WORLD -- June 15, 2012 at 1:15 PM EDT

Disagreement on the Road to Damascus

By: P.J. Tobia


On Wednesday's NewsHour, Jeffrey Brown hosted a discussion about Syria's bloody uprising, specifically, Russia's attempts to block international intervention in the conflict.

The discussion featured former State Department and National Security Council official Michele Dunne and Dimitri Simes, president of the Center for the National Interest, a Washington, D.C., foreign policy think tank. Part of their discussion included the likelihood of the United States acting, without Russian consent, against Syrian President Bashar al-Assad's forces.

"As one official in Moscow put it to me," said Simes, "if the United States feels very strongly that force has to be used and is determined to act, let the United States and NATO do it without U.N. Security Council blessing, the way it has happened in the case of Kosovo, the way it has happened in Iraq."

One viewer, Daniel Serwer, a professor at Johns Hopkins' School of Advanced International Studies, didn't like what he saw.

In a blog post titled, "The Road to Damascus Still Runs Through Moscow", Serwer wrote:

Michelle Dunne and Dimitri Simes got it wrong in yesterday's discussion on the PBS NewsHour of Russia's role in Syria.

If only Syria were at stake and the Russians were tacitly on board, it would be foolish, as Simes suggested, for the Americans to hesitate to act without U.N. Security Council (UNSC) approval. They acted without approval in Kosovo without any serious backlash from Russia, which in 1999 was in no position to offer much resistance.

But that is not the current situation. Iran is also on the chess board.

We reached out to Simes and Dunne for their response to Serwer's rejoinder. Dunne said that Serwer actually agrees with her when he writes "Diplomatic persuasion, not military action, is what is needed." Simes, however, had a bit more to say on the matter:

Daniel Serwer appears to think that I was calling for a U.S.-led military intervention in Syria without the U.N. Security Council's support during my appearance on the PBS NewsHour on June 13. I did nothing of the sort.

Instead, I said that the Obama administration has a choice between intervening without the legitimacy provided by a U.N. Security Council resolution or, alternatively, making an arrangement with Vladimir Putin's government to support a Security Council resolution reflecting both governments' perspectives and preferences. I referred to Kosovo strictly to illustrate that the United States has gone around the UN in the past, not to suggest that it should be a model.

Moreover, while tough rhetoric toward Russia by Secretary of State Hillary Clinton and America's U.N. Ambassador Susan Rice may be good politics in the United States, it is likely only to antagonize President Putin, who is not known for yielding to public foreign pressure. Russia increasingly views President Assad as a liability and accordingly has an interest in preventing the Syrian crisis from interfering with its wider foreign policy objectives, including relations with the United States, the European Union, Israel and the Arab League. With this in mind, a negotiated settlement including Assad's departure is a distinct possibility during the next several months -- but grandstanding and megaphone diplomacy won't make it happen.
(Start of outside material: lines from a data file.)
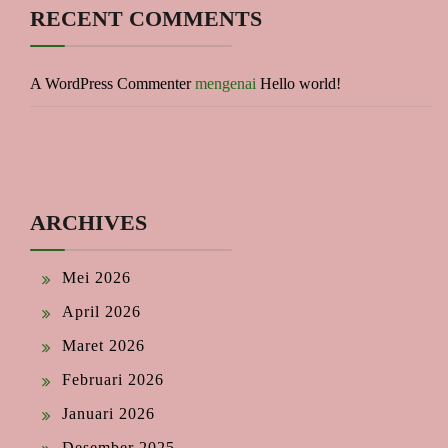
RECENT COMMENTS
A WordPress Commenter
mengenai
Hello world!
ARCHIVES
Mei 2026
April 2026
Maret 2026
Februari 2026
Januari 2026
Desember 2025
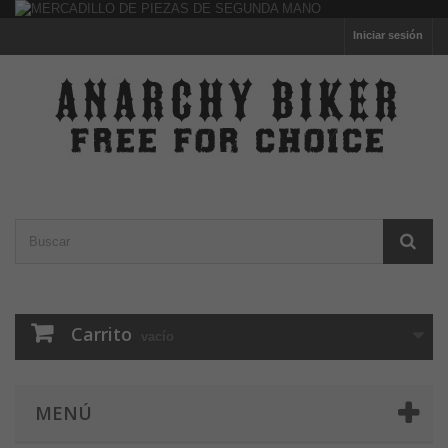
Iniciar sesión
Carrito
vacío
MENÚ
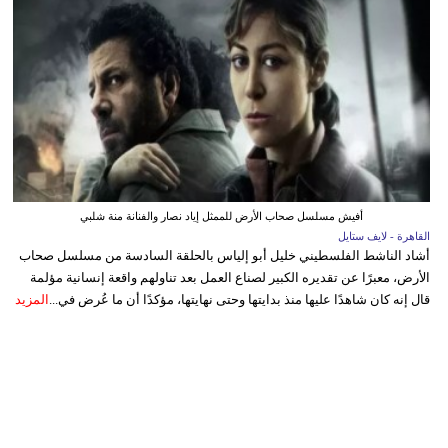
أفيش مسلسل صحاب الأرض للممثل إياد نصار والفنانة منة شلبي
القاهرة - لايف ستايل
أشاد الناشط الفلسطيني خليل أبو إلياس بالحلقة السادسة من مسلسل صحاب
الأرض، معبرًا عن تقديره الكبير لصناع العمل بعد تناولهم واقعة إنسانية مؤلمة
قال إنه كان شاهدًا عليها منذ بدايتها وحتى نهايتها، مؤكدًا أن ما عُرض في...
المزيد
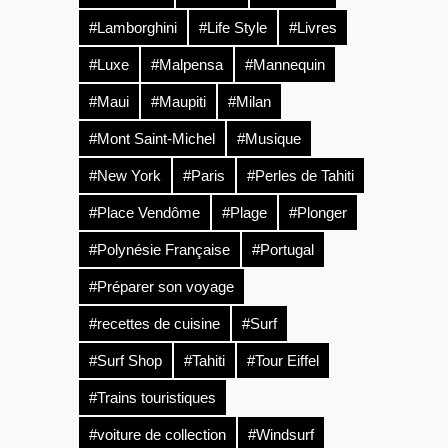
#Lamborghini
#Life Style
#Livres
#Luxe
#Malpensa
#Mannequin
#Maui
#Maupiti
#Milan
#Mont Saint-Michel
#Musique
#New York
#Paris
#Perles de Tahiti
#Place Vendôme
#Plage
#Plonger
#Polynésie Française
#Portugal
#Préparer son voyage
#recettes de cuisine
#Surf
#Surf Shop
#Tahiti
#Tour Eiffel
#Trains touristiques
#voiture de collection
#Windsurf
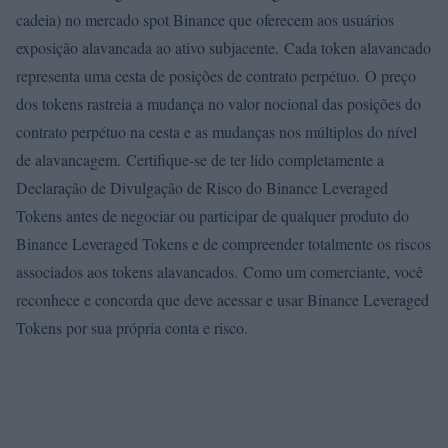
cadeia) no mercado spot Binance que oferecem aos usuários
exposição alavancada ao ativo subjacente. Cada token alavancado
representa uma cesta de posições de contrato perpétuo. O preço
dos tokens rastreia a mudança no valor nocional das posições do
contrato perpétuo na cesta e as mudanças nos múltiplos do nível
de alavancagem. Certifique-se de ter lido completamente a
Declaração de Divulgação de Risco do Binance Leveraged
Tokens antes de negociar ou participar de qualquer produto do
Binance Leveraged Tokens e de compreender totalmente os riscos
associados aos tokens alavancados. Como um comerciante, você
reconhece e concorda que deve acessar e usar Binance Leveraged
Tokens por sua própria conta e risco.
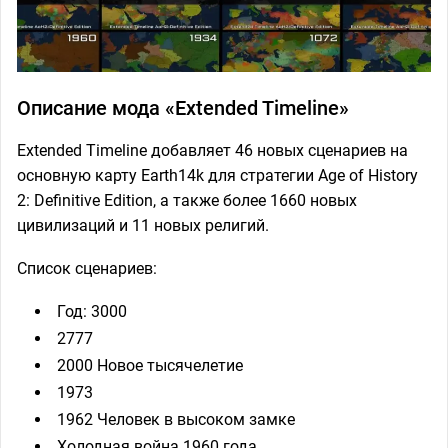
Описание мода «Extended Timeline»
Extended Timeline добавляет 46 новых сценариев на
основную карту Earth14k для стратегии Age of History
2: Definitive Edition, а также более 1660 новых
цивилизаций и 11 новых религий.
Список сценариев:
Год: 3000
2777
2000 Новое тысячелетие
1973
1962 Человек в высоком замке
Холодная война 1960 года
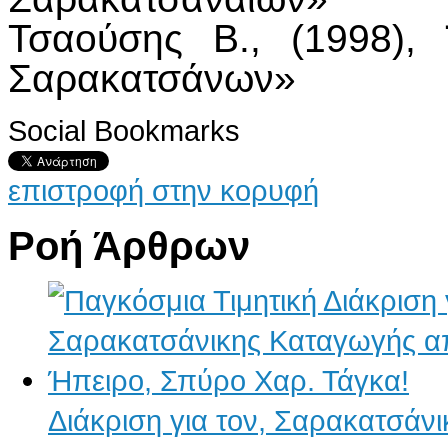
Τσαούσης Β., (1998), 
Σαρακατσάνων»
Social Bookmarks
επιστροφή στην κορυφή
Ροή Άρθρων
Διάκριση για τον, Σαρακατσάν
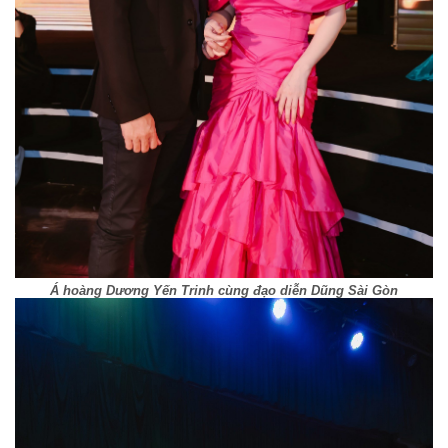
Á hoàng Dương Yến Trinh cùng đạo diễn Dũng Sài Gòn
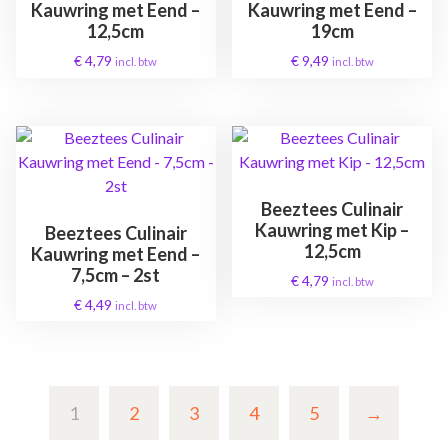
Kauwring met Eend –
Kauwring met Eend –
12,5cm
19cm
€
4,79
€
9,49
incl. btw
incl. btw
Beeztees Culinair
Kauwring met Kip –
Beeztees Culinair
12,5cm
Kauwring met Eend –
7,5cm – 2st
€
4,79
incl. btw
€
4,49
incl. btw
1
2
3
4
5
→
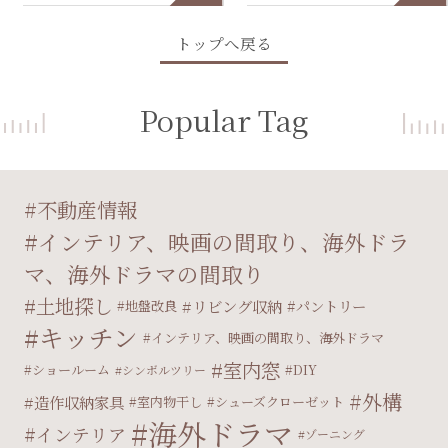
トップへ戻る
Popular Tag
不動産情報
インテリア、映画の間取り、海外ドラ
マ、海外ドラマの間取り
土地探し
リビング収納
パントリー
地盤改良
キッチン
インテリア、映画の間取り、海外ドラマ
室内窓
ショールーム
DIY
シンボルツリー
外構
造作収納家具
室内物干し
シューズクローゼット
海外ドラマ
インテリア
ゾーニング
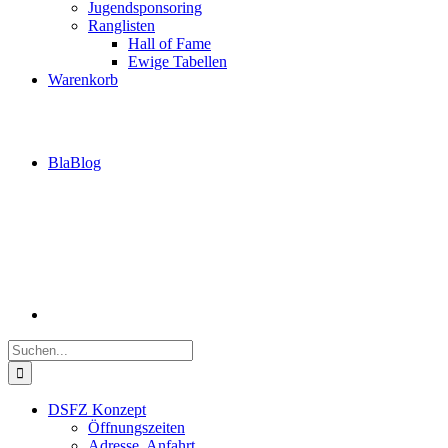
Jugendsponsoring
Ranglisten
Hall of Fame
Ewige Tabellen
Warenkorb
BlaBlog
Suche
nach:
DSFZ Konzept
Öffnungszeiten
Adresse, Anfahrt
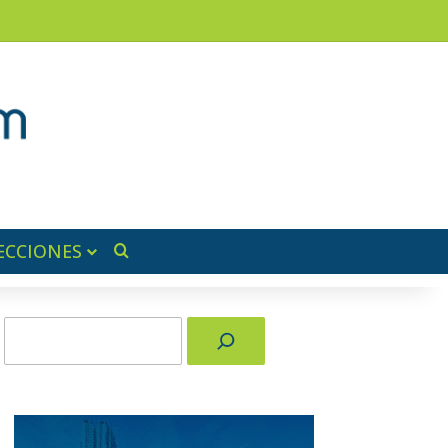
am
a lateral
ECCIONES
Buscar por
Buscar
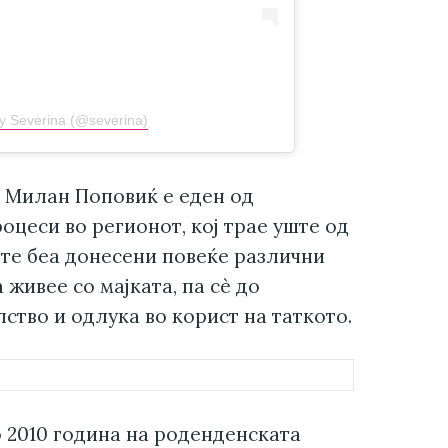
by Severina (@severina)
и Милан Поповиќ е еден од
оцеси во регионот, кој трае уште од
ите беа донесени повеќе различни
 живее со мајката, па сè до
ство и одлука во корист на таткото.
 2010 година на роденденската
U.S. officials would do well to remember that the United States regularly employs combat aircraft including helicopters against insurgent groups in Afghanistan and elsewhere. America also supplies others with these weapons for this purpose. As the Afghan government frequently reminds us, this often produces civilian causalities. Assad's regime is clearly qualitatively more brutal than the United States and its post-Cold War clients. On the other hand, however, some groups among the Syrian rebels appear prepared to target civilians and engage in terrorism.

Unfortunately, civil wars rarely evoke the common sense and human decency that Mr. Serwer seeks -- and the Obama administration's moral outrage is far less likely to succeed in ending Syria's war than quiet, tough-minded and, most important, result oriented negotiations with Putin.